Job item -> Below are entries with pictures among them; reproduce exactly, and only, the lines from the one containing "Moteurs pas à pas" down to the one containing "Современное", without the pictures.

Saved data entries ->

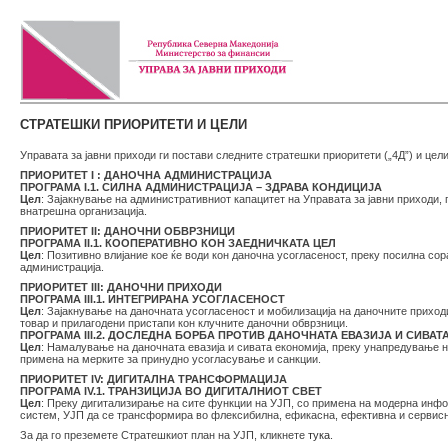
СТРАТЕШКИ ПРИОРИТЕТИ И ЦЕЛИ
Управата за јавни приходи ги постави следните стратешки приоритети („4Д”) и цели
ПРИОРИТЕТ I : ДАНОЧНА АДМИНИСТРАЦИЈА
ПРОГРАМА I.1. СИЛНА АДМИНИСТРАЦИЈА – ЗДРАВА КОНДИЦИЈА
Цел
: Зајакнување на административниот капацитет на Управата за јавни приходи,
внатрешна организација.
ПРИОРИТЕТ II: ДАНОЧНИ ОБВРЗНИЦИ
ПРОГРАМА II.1. КООПЕРАТИВНО КОН ЗАЕДНИЧКАТА ЦЕЛ
Цел
: Позитивно влијание кое ќе води кон даночна усогласеност, преку посилна с
администрација.
ПРИОРИТЕТ III: ДАНОЧНИ ПРИХОДИ
ПРОГРАМА III.1. ИНТЕГРИРАНА УСОГЛАСЕНОСТ
Цел
: Зајакнување на даночната усогласеност и мобилизација на даночните прихо
товар и прилагодени пристапи кон клучните даночни обврзници.
ПРОГРАМА III.2. ДОСЛЕДНА БОРБА ПРОТИВ ДАНОЧНАТА ЕВАЗИЈА И СИВА
Цел
: Намалување на даночната евазија и сивата економија, преку унапредување 
примена на мерките за принудно усогласување и санкции.
ПРИОРИТЕТ IV: ДИГИТАЛНА ТРАНСФОРМАЦИЈА
ПРОГРАМА IV.1. ТРАНЗИЦИЈА ВО ДИГИТАЛНИОТ СВЕТ
Цел
: Преку дигитализирање на сите функции на УЈП, со примена на модерна инф
систем, УЈП да се трансформира во флексибилна, ефикасна, ефективна и сервисн
За да го преземете Стратешкиот план на УЈП, кликнете
тука
.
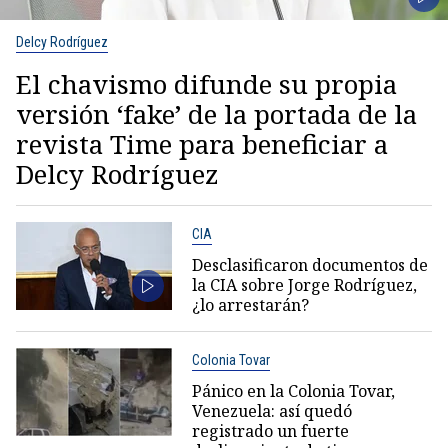
Delcy Rodríguez
El chavismo difunde su propia
versión ‘fake’ de la portada de la
revista Time para beneficiar a
Delcy Rodríguez
CIA
Desclasificaron documentos de
la CIA sobre Jorge Rodríguez,
¿lo arrestarán?
Colonia Tovar
Pánico en la Colonia Tovar,
Venezuela: así quedó
registrado un fuerte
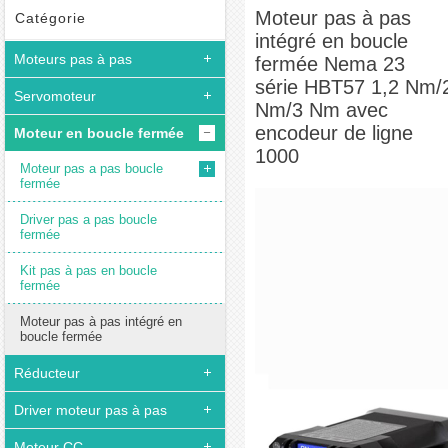
boucle fermée Nema 23 série HBT57 1,2 Nm/2 Nm/3 Nm avec encodeur de ligne 1000
Moteur pas à pas
Catégorie
intégré en boucle
Moteurs pas à pas
fermée Nema 23
série HBT57 1,2 Nm/
Servomoteur
Nm/3 Nm avec
encodeur de ligne
Moteur en boucle fermée
1000
Moteur pas a pas boucle
fermée
Driver pas a pas boucle
fermée
Kit pas à pas en boucle
fermée
Moteur pas à pas intégré en
boucle fermée
Réducteur
Driver moteur pas à pas
Moteur CC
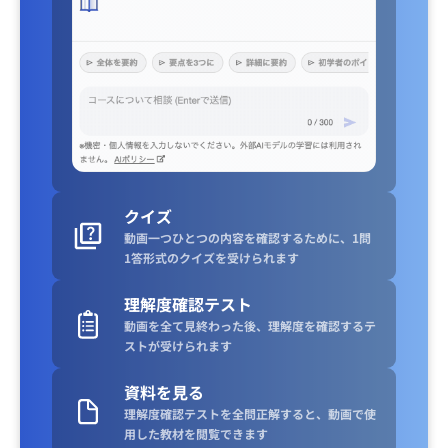
クイズ
動画一つひとつの内容を確認するために、1問
1答形式のクイズを受けられます
理解度確認テスト
動画を全て見終わった後、理解度を確認するテ
ストが受けられます
資料を見る
理解度確認テストを全問正解すると、動画で使
用した教材を閲覧できます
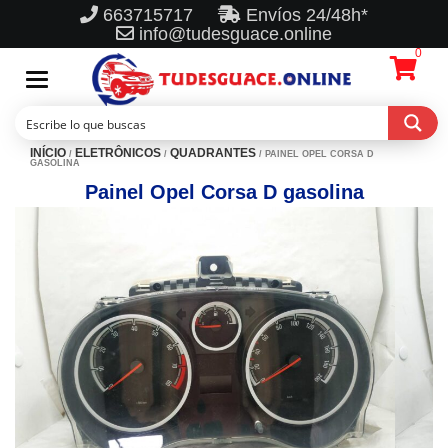
663715717
Envíos 24/48h*
info@tudesguace.online
0
Toggle
navigation
INÍCIO
ELETRÔNICOS
QUADRANTES
/
/
/ PAINEL OPEL CORSA D
GASOLINA
Painel Opel Corsa D gasolina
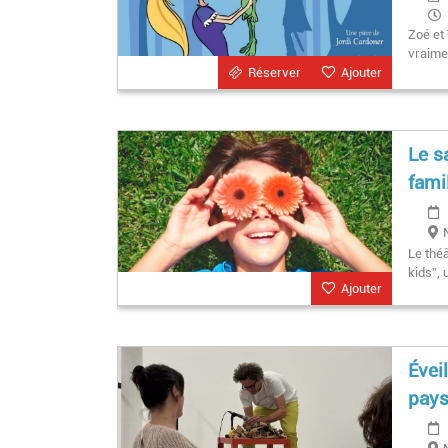
Zoé et 
vraime
Réserver
Ajouter
Le s
fami
Le thé
kids”, 
Ajouter
Évei
pays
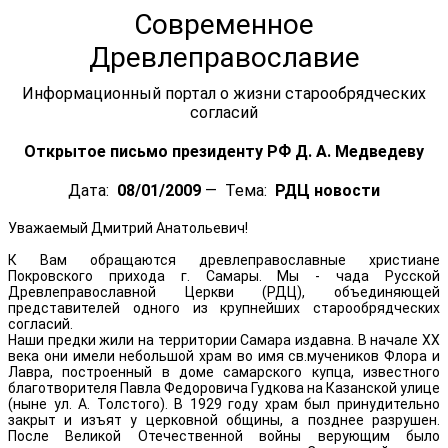
Современное
Древлеправославие
Информационный портал о жизни старообрядческих
согласий
Открытое письмо президенту РФ Д. А. Медведеву
Дата:
08/01/2009
— Тема:
РДЦ новости
Уважаемый Дмитрий Анатольевич!
К Вам обращаются древлеправославные христиане
Покровского прихода г. Самары. Мы - чада Русской
Древлеправославной Церкви (РДЦ), объединяющей
представителей одного из крупнейших старообрядческих
согласий.
Наши предки жили на территории Самара издавна. В начале XX
века они имели небольшой храм во имя св.мучеников Флора и
Лавра, построенный в доме самарского купца, известного
благотворителя Павла Федоровича Гудкова на Казанской улице
(ныне ул. А. Толстого). В 1929 году храм был принудительно
закрыт и изъят у церковной общины, а позднее разрушен.
После Великой Отечественной войны верующим было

Answer space ->
Moteurs pas à pas
fermée Nema 23
série HBT57 1,2 Nm/
Servomoteur
Nm/3 Nm avec
encodeur de ligne
Moteur en boucle fermée
1000
Moteur pas a pas boucle
fermée
Driver pas a pas boucle
fermée
Kit pas à pas en boucle
fermée
Moteur pas à pas intégré en
boucle fermée
Réducteur
Driver moteur pas à pas
Moteur CC
クイズ
動画一つひとつの内容を確認するために、1問
1答形式のクイズを受けられます
理解度確認テスト
動画を全て見終わった後、理解度を確認するテ
ストが受けられます
資料を見る
理解度確認テストを全問正解すると、動画で使
用した教材を閲覧できます
663715717
Envíos 24/48h*
info@tudesguace.online
0
Toggle
navigation
INÍCIO
ELETRÔNICOS
QUADRANTES
/
/
/ PAINEL OPEL CORSA D
GASOLINA
Painel Opel Corsa D gasolina
Zoé et 
vraime
Réserver
Ajouter
Le s
fami
Le thé
kids”, 
Ajouter
Évei
pays
Современное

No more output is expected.